Yes, she sat near the back of the box. If the murderer had ent
ered during a rousing chorus, when most eyes would have been focused on stage, then remained hidden in the shadowed recesses, no one in the other boxes would have been able to see.
He pulled the pipe from his mouth and returned it to his pocket. “Miss Dearne?” He took the empty seat at her side. “The champagne was uncorked most of the time everyone was here, was it not? And the lemonade decanter uncovered?”
She raised still-blank eyes to his face. “Yes.” Her voice sounded dull.
“Was anyone near enough to them to put in something? A small vial of liquid perhaps?”
Miss Dearne drew a ragged breath. “We did move about, but there was so much crowding.” She studied her hands in silence, as if searching her memory. “I’m afraid everyone, at one time or another, came close to the tray.”
He nodded. “Could you tell me who visited the box during that second interval?”
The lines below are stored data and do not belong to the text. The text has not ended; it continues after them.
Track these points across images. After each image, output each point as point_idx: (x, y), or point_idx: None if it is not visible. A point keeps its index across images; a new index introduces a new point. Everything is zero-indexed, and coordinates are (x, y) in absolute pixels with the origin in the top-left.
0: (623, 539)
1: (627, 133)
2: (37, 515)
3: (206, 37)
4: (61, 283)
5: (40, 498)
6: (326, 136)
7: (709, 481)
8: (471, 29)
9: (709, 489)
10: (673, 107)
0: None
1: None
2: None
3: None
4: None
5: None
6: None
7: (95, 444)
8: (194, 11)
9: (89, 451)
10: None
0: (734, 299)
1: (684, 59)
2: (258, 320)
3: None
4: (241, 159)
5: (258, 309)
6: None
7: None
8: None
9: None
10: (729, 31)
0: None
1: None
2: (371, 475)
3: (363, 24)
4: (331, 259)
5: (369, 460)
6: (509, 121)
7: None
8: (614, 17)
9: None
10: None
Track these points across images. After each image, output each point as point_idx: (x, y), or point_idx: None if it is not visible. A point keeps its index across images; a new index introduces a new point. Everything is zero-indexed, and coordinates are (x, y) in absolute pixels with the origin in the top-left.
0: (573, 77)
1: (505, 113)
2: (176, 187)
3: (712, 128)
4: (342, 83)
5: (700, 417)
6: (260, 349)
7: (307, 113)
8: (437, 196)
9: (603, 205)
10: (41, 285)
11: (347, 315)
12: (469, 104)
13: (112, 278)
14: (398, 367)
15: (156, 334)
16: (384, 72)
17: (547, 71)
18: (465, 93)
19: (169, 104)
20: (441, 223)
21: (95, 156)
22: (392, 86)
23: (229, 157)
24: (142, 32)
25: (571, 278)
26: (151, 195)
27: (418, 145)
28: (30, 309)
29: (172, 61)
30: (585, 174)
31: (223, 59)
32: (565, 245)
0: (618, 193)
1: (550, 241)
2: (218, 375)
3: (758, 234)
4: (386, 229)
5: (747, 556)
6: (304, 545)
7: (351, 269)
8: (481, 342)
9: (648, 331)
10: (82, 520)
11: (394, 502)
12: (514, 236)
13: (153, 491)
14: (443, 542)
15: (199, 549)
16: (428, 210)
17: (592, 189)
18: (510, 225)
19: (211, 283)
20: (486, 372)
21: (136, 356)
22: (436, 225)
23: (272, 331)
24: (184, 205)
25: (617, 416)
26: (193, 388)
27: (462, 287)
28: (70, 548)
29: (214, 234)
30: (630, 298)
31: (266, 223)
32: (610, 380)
He opened his book once more and wrote quickly as she spoke. Lord Woking, he recorded, with nothing after it. That would be the graying gentleman who had come in first. Farther down, he entered, Lady Woking, former deportment mistress at seminary in Bath where victim and Miss Yarborough educated. Married Lord Woking two years ago. He chewed his pencil and nodded. The formidable matron with the trailing drapery who’d looked about fifteen years younger than her husband. “The other two, miss? The younger couple?”
Miss Dearne tugged at the fingers of her gloves as if they chaffed. “Mr. Quincy Enderby. I can’t tell you anything about him, really. His wife—Maria Enderby—was a school friend of Louisa’s.”
He added these notes to his Occurrence Book. Mr. Quincy Enderby—that handsome devil with the brooding eyes, and his wife Maria—the plump girl with the too-elaborate gown. He shook his head. Nothing unusual in any of this. Except one of these people must have hated—or feared—the marchioness quite a bit.
The sound of footsteps in the corridor caused him to look up in time to see a young gentleman of no more than six-and-twenty hesitate on the threshold. Mr. Frake winced. He hadn’t gotten a clear view of Mr. Quincy Enderby earlier but he had it now. A dandy who went in for the extremes of fashion while displaying none of the taste or know-how of the true Exquisite.